What are the performances of these trees in terms of big-O notation? AVL tree insertion, deletion, and lookups take O(log n) time each. Splay trees have these same guarantees, but the guarantee is only in an amortized sense. Any long sequence of operations will take at most O(n log n) time, but individual operations might take as much as O(n) time.
它们的结构和我们调用它们的操作相似。不同之处在于,在展开树中,每次操作后,我们都会尝试使树保持几乎完美的平衡,以便将来的操作花费更少的时间。
当您的应用程序处理树中的大量数据,但需要比其他应用程序更频繁地访问数据子集时,展开树总是比二叉搜索树更好。在这种情况下,由于展开,您经常访问的数据将接近根。此外,访问任何节点都可以用比以前更少的时间。
作为选择这些树的一般规则,如果您需要一段树操作的“平均”log(n) 时间,则使用展开树。二叉树不能保证这一点。
两者的优点是理论上你可以在这两种数据结构中绕过 log(n) 。
如前所述,展开树在多次操作中具有平均 log(n)。这意味着,也许您在该集合中至少有一次操作的时间复杂度。但是,当访问频繁的项目时,这将得到补偿。

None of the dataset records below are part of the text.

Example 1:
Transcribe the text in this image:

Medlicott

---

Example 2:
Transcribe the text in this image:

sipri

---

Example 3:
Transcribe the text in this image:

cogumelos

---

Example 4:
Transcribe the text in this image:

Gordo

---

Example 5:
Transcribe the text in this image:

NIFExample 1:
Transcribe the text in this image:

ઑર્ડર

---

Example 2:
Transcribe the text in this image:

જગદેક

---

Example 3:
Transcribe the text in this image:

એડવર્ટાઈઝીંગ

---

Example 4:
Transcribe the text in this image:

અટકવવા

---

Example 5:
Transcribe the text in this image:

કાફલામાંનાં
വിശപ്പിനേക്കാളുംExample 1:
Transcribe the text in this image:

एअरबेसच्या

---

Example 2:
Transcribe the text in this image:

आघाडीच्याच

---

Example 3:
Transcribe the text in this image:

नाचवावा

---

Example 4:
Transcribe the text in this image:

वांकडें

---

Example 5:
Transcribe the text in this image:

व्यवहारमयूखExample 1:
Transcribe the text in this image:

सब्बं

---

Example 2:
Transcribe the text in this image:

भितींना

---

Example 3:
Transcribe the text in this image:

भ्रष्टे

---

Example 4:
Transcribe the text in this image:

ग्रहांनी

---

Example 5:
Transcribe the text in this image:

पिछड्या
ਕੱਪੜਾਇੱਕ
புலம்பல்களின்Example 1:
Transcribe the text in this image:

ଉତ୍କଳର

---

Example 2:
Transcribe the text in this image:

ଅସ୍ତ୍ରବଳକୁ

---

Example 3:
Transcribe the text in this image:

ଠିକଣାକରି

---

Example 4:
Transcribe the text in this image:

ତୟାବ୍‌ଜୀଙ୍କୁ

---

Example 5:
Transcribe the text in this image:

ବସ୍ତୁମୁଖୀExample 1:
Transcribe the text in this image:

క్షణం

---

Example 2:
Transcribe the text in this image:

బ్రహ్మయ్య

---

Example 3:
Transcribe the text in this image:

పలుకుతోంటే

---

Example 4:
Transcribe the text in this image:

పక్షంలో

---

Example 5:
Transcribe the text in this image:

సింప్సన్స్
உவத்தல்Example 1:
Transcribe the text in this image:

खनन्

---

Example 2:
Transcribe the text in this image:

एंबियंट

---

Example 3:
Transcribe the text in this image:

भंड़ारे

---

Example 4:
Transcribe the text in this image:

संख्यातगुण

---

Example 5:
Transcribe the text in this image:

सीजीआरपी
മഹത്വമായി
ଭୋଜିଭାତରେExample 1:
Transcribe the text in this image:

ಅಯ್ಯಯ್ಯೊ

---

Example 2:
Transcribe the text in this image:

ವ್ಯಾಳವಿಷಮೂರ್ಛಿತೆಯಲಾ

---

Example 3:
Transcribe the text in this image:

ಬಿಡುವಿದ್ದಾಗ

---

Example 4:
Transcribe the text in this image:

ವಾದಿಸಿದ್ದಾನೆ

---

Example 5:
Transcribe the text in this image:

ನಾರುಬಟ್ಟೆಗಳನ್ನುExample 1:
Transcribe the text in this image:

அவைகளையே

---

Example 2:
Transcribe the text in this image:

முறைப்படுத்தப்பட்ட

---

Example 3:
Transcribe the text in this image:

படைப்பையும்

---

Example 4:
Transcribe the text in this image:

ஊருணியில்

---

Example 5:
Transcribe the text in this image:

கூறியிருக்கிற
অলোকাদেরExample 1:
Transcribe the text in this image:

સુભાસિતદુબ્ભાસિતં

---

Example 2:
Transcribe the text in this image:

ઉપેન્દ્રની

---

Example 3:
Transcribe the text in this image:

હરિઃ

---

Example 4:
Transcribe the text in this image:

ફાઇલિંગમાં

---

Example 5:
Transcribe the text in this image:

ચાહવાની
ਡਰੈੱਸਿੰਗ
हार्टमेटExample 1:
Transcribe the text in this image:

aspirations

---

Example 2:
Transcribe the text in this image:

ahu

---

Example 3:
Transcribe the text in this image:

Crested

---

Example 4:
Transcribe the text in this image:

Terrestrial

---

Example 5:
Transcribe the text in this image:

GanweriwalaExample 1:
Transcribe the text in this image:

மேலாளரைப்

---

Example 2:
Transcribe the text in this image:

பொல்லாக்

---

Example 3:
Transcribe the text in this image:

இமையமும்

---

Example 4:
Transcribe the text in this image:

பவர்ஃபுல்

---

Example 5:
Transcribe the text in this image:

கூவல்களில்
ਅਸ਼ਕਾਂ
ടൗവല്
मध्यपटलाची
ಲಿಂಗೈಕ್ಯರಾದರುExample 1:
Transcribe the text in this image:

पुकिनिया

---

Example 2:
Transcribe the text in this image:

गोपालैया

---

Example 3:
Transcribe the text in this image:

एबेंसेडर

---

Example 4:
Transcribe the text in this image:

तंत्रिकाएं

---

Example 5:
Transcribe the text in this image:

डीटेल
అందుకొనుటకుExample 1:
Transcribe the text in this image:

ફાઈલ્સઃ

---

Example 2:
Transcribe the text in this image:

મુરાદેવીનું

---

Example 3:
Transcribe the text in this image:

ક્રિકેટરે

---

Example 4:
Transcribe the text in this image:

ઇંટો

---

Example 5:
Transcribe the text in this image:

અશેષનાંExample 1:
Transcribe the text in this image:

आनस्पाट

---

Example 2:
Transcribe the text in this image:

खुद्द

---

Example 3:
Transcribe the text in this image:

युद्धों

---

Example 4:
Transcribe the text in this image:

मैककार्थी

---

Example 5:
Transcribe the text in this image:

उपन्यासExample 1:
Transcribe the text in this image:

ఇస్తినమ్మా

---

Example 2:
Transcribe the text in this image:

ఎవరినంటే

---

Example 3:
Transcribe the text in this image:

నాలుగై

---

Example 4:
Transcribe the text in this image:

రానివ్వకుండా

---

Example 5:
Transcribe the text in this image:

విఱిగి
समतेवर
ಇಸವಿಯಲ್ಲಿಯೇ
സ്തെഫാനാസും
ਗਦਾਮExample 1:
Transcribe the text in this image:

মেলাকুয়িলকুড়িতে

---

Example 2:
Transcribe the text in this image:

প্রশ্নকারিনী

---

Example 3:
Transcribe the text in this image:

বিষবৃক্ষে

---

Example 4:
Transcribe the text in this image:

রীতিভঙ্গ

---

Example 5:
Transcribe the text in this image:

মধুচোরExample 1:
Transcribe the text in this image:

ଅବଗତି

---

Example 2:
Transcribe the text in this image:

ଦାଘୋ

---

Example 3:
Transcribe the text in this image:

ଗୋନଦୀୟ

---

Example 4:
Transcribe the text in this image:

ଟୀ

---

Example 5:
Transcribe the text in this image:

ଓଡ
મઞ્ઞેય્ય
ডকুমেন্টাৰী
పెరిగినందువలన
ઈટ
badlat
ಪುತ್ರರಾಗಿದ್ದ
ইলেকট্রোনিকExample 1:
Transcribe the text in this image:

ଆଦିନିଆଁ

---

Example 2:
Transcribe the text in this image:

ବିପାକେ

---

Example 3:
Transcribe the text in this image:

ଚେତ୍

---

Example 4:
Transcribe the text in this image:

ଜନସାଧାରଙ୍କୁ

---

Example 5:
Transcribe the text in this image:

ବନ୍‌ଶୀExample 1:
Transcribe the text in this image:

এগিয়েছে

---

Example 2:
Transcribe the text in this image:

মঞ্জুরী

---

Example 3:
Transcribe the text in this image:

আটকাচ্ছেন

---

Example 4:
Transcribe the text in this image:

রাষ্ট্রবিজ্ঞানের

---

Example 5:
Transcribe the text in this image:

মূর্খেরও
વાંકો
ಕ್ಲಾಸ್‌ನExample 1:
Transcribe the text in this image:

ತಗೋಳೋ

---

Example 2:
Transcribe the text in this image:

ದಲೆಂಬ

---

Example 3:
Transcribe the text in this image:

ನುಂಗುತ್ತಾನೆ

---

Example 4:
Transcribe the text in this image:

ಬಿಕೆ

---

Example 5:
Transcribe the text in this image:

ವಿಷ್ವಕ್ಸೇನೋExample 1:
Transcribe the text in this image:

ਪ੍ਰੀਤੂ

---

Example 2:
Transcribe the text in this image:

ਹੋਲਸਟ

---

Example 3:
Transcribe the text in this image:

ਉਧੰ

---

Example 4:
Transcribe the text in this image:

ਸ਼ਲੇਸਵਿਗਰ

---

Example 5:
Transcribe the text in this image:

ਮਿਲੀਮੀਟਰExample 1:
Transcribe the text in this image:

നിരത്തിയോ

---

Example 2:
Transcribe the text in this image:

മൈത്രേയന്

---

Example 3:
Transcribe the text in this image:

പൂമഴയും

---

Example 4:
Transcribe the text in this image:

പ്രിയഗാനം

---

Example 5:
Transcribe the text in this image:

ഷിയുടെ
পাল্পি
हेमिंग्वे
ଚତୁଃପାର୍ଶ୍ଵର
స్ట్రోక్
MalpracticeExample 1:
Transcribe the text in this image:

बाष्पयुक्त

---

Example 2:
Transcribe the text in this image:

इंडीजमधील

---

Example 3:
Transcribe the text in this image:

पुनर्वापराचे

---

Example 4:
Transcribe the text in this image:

二叉搜索树的缺点是,你需要幸运地始终拥有 log(n) 。如果键不是随机的,那么树将简化为只有一侧的列表形式。
一组树操作的平均展开树 Log(n)
仅当您的密钥是随机的时,二叉树 Log(n) 才有效。
运行时的结果是显而易见的 这里。
您可以看到使用和不使用展开搜索的运行时差异。
They are similar in structure and the operations we call on them. The difference is that in splay trees, after each operation, we try to keep the tree almost perfectly balanced so that future operations take less time.
Splay trees are always better than binary search trees when, your application deals with a lot of data in the tree but, will need access to a subset of the data very frequently than others. In this case the data you access frequently will come near the root as a result of the splay. Also, any node can then be accessed with less time than before.
As a general rule for selecting these trees, if you need "Average" log(n) time over a period of tree operations then use splay tree. Binary tree cannot guarantee this.
Positives for both is that you get around log(n) in both these data structures theoretically.
As mentioned splay trees have average log(n) over a number of operations. This means that, maybe you got n time complexity for an operation atleast once in that set. But this will be compensated when accessing the frequent items.
The negative of the binary search tree is that, you need to be lucky to have log(n) always. If the keys are not random, then the tree will reduce to a list like form with only one side.
Splay tree Log(n) on Average for a group of tree operations
Binary tree Log(n) only if your keys are going in random.
The results on the runtime are obvious here.
You can see the runtime difference in searching with and without splaying.